Opisując znaczących graczy znad morza nie możemy zapomnieć o wychowanku Kotwicy, jednym z bardziej utalentowanych zawodników naszej ligi, przed którym droga do wielkiej kariery stoi otworem - Pawle Kikowskim. Pod nieobecność spowodowanej kontuzja dotychczasowego lidera - Juliena Millsa, to właśnie on, mimo młodego wieku, brał w meczach na siebie ciężar gry i był jedna z najsilniejszych, jeśli nie najsilniejszą opcją w ataku drużyny trenera Sebastiana Machowskiego.

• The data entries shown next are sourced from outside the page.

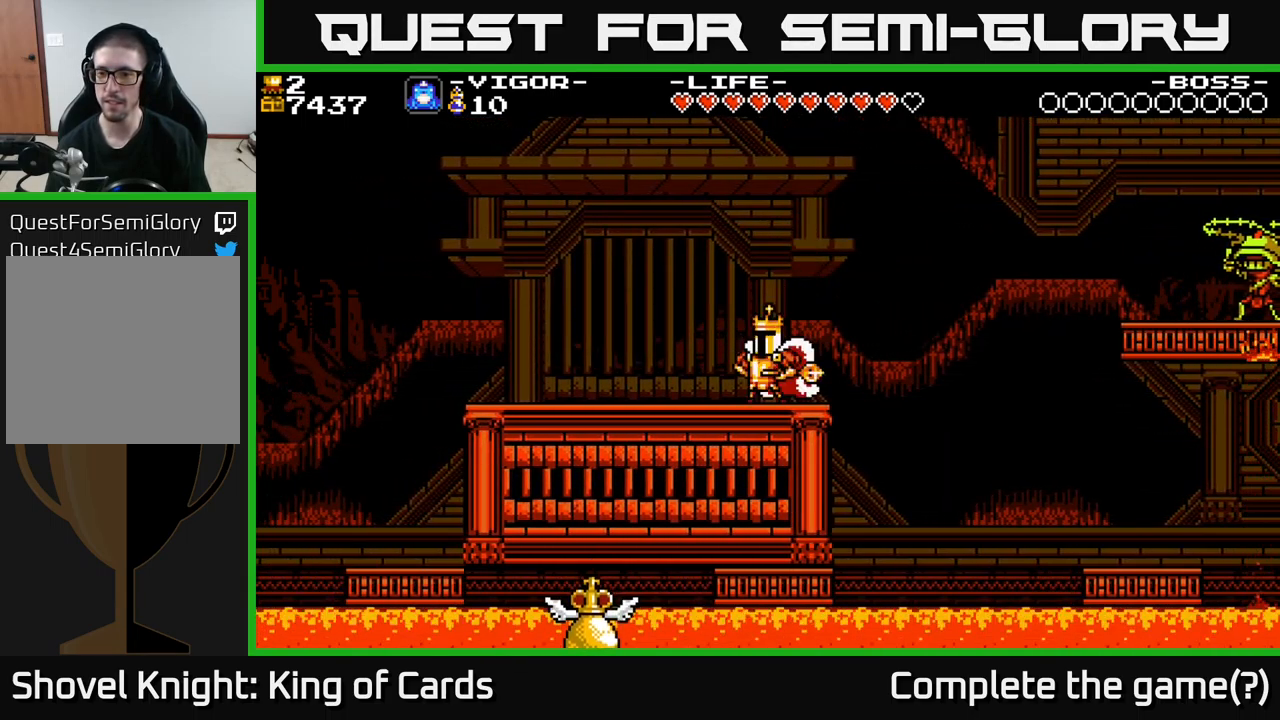
{"buttons": ["DPAD_RIGHT"], "right_stick": "center", "events": [[133, "DPAD_RIGHT", "down"], [183, "A", "down"], [500, "A", "up"]]}
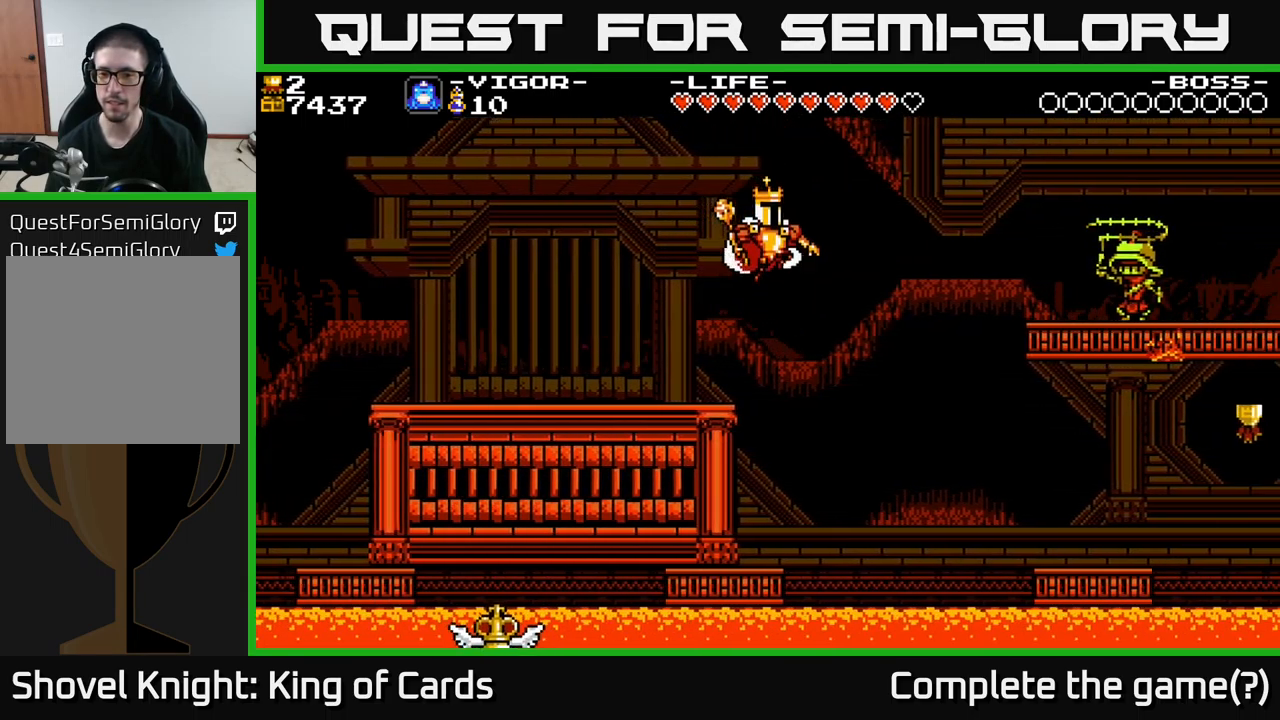
{"buttons": [], "right_stick": "center", "events": [[117, "DPAD_RIGHT", "up"]]}
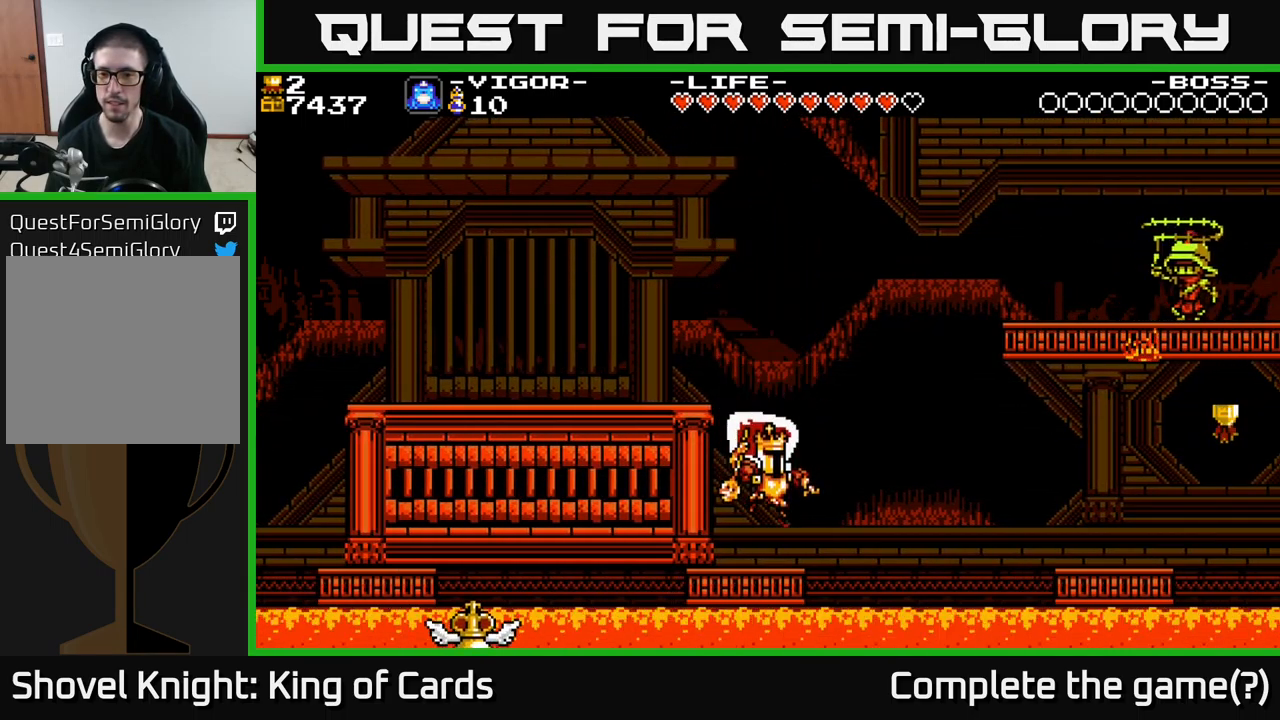
{"buttons": [], "right_stick": "center", "events": []}
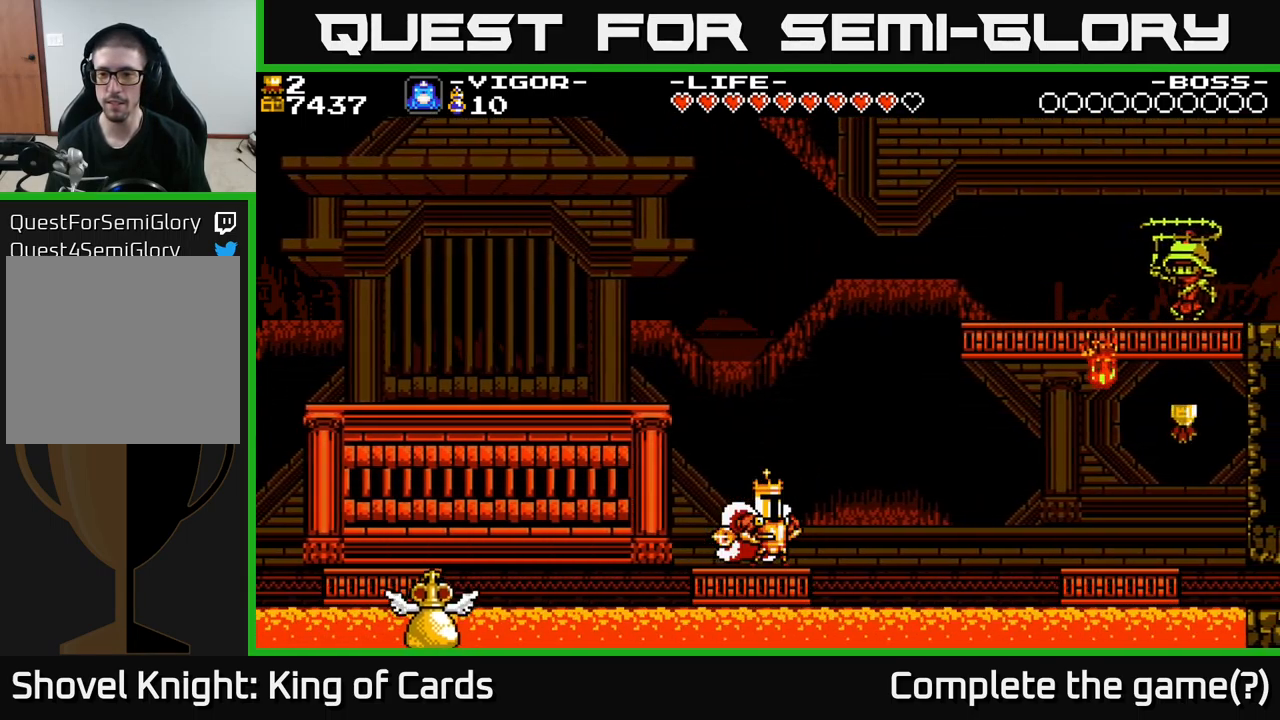
{"buttons": [], "right_stick": "center", "events": []}
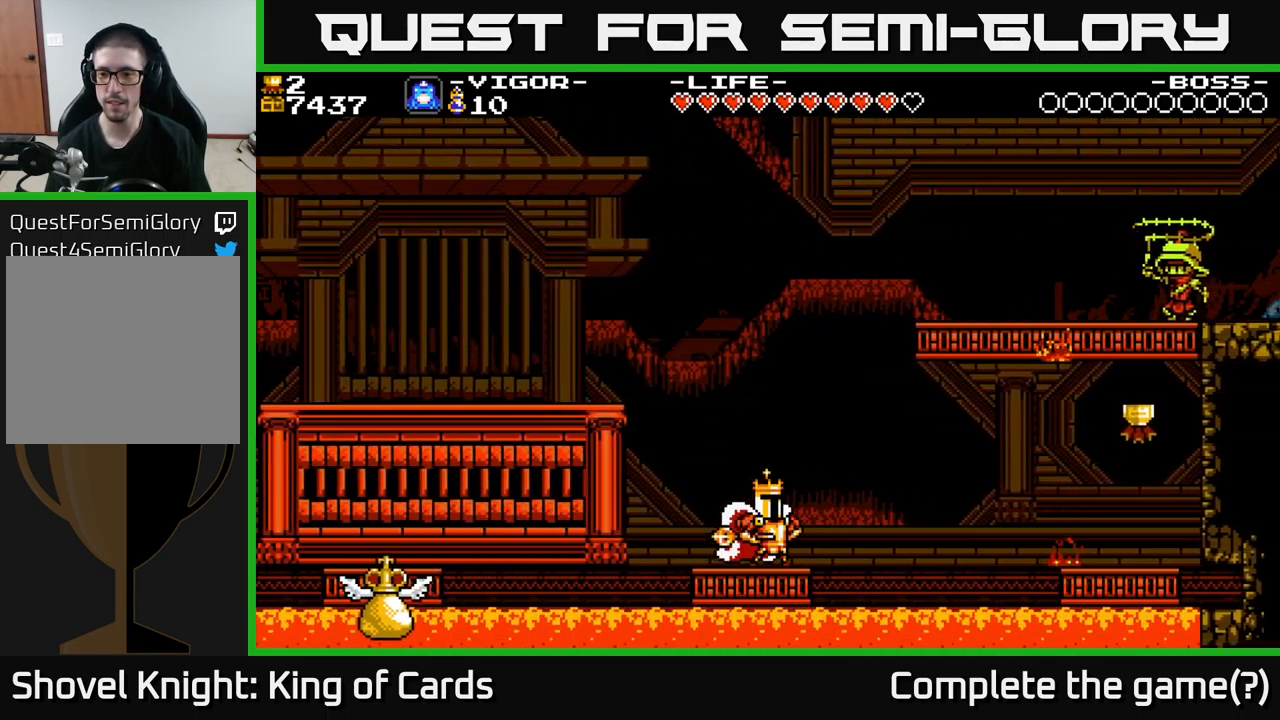
{"buttons": [], "right_stick": "center", "events": []}
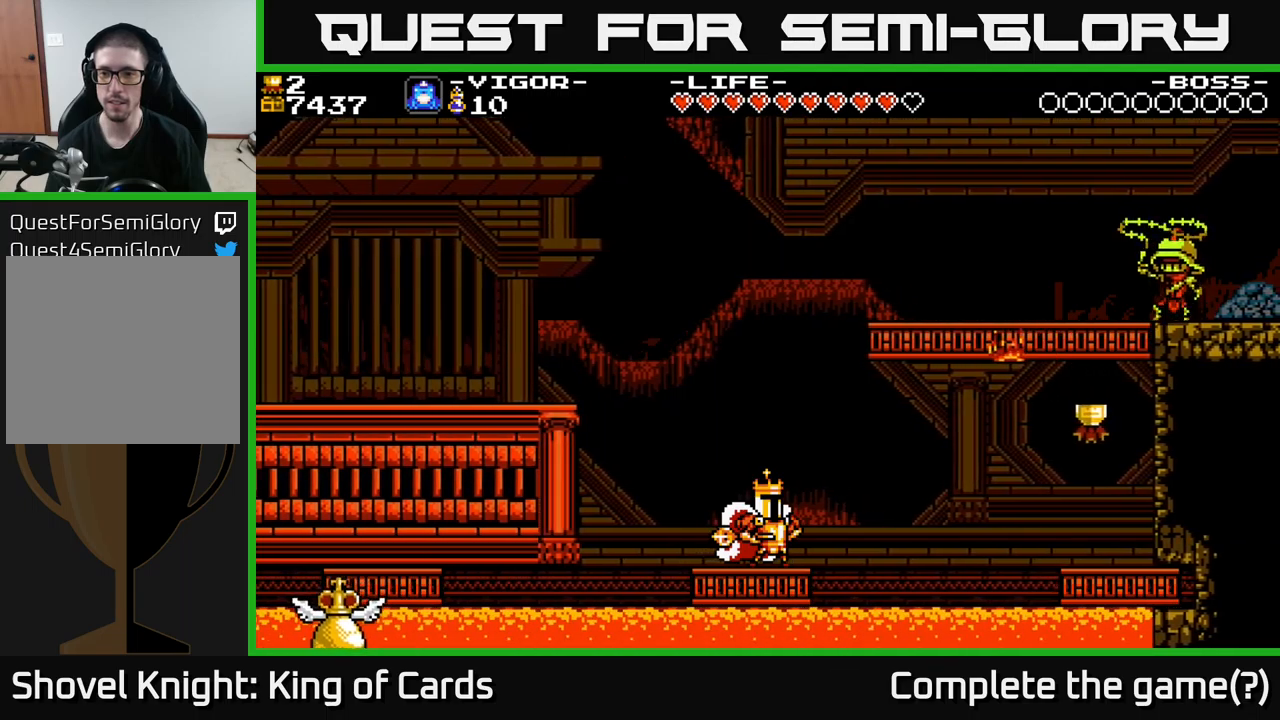
{"buttons": [], "right_stick": "center", "events": []}
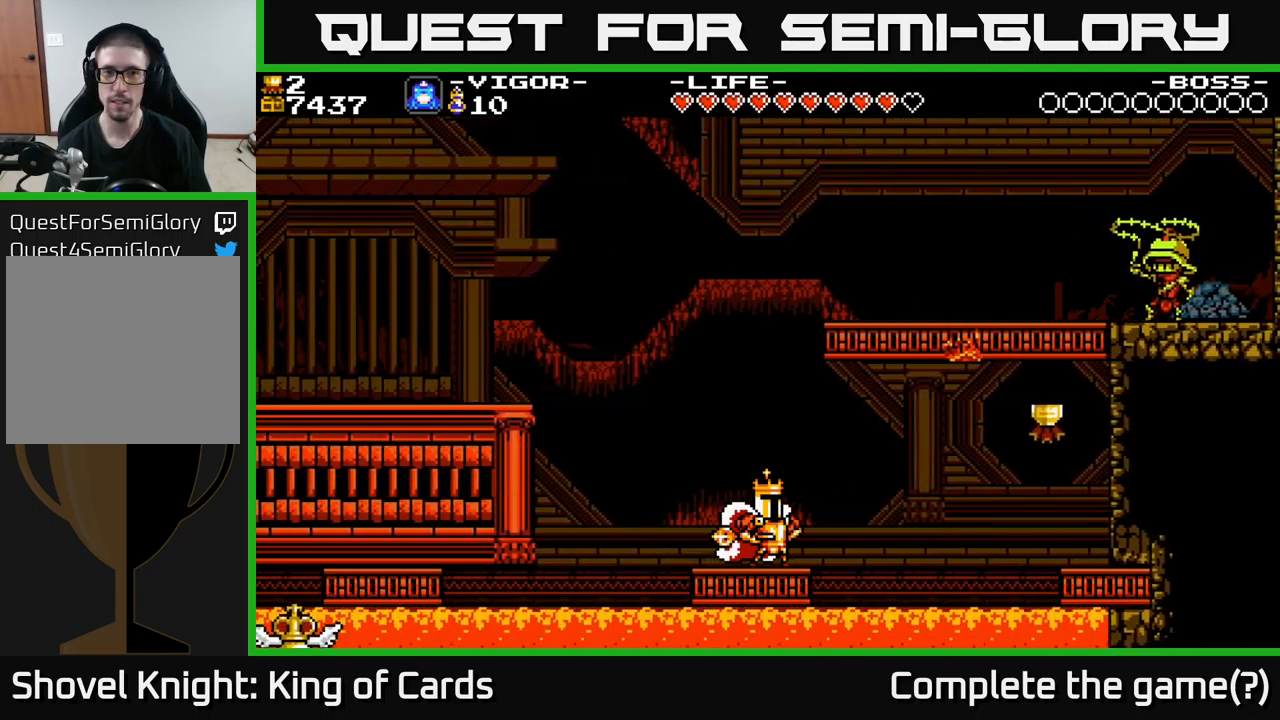
{"buttons": [], "right_stick": "center", "events": []}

Zespół Sokołowa Znicza zrealizował cel jaki sobie wyznaczył przed sezonem - utrzymanie. Dla klubu z Jarosławia, pomimo wielu przeciwności sztuka ta udała się i bez wątpienia jest to wielki sukces. Jarosławianie mają także szansę znaleźć się w fazie pre play-off, jednak muszą w ostatnich dwóch pojedynkach pokonać wyżej notowanych rywali. Mój zespół po długiej podróży, po osiągnięciu zamierzonego celu jakim jest utrzymanie może się w pełni nie zmobilizować do tego pojedynku - dodaje Dariusz Szczubiał.
Patrząc na słowa szkoleniowca Znicza właśnie mobilizacja może być problemem, którego nie da się wyeliminować. Zapytany jeden z koszykarzy znad Sanu - Grzegorz Kukiełka przekonuje jednak, że nie powinno być źle: Musimy podejść do tego meczu mocno skoncentrowani i nie dać się zaskoczyć. Nie ukrywam, że właśnie z tą koncentracją będzie trochę ciężko bo osiągnęliśmy zamierzony cel - utrzymanie. Gramy jednak dalej, walczymy dla kibiców, dla siebie - aby wygrywać mecze i damy z siebie wszystko aby pokonać kolejnego rywala. Na pewno jest teraz inne nastawienie z powodu nakreślonych nam celów, jednak nie chcemy zakończyć sezonu porażkami i zrobimy co się da, żeby coś jeszcze ugrać.
Spotkanie Kotwicy Kołobrzeg z Sokołowem Zniczem Jarosław rozegrane zostanie w sobote tj. 14.03 o godzinie 18 w Kołobrzegu.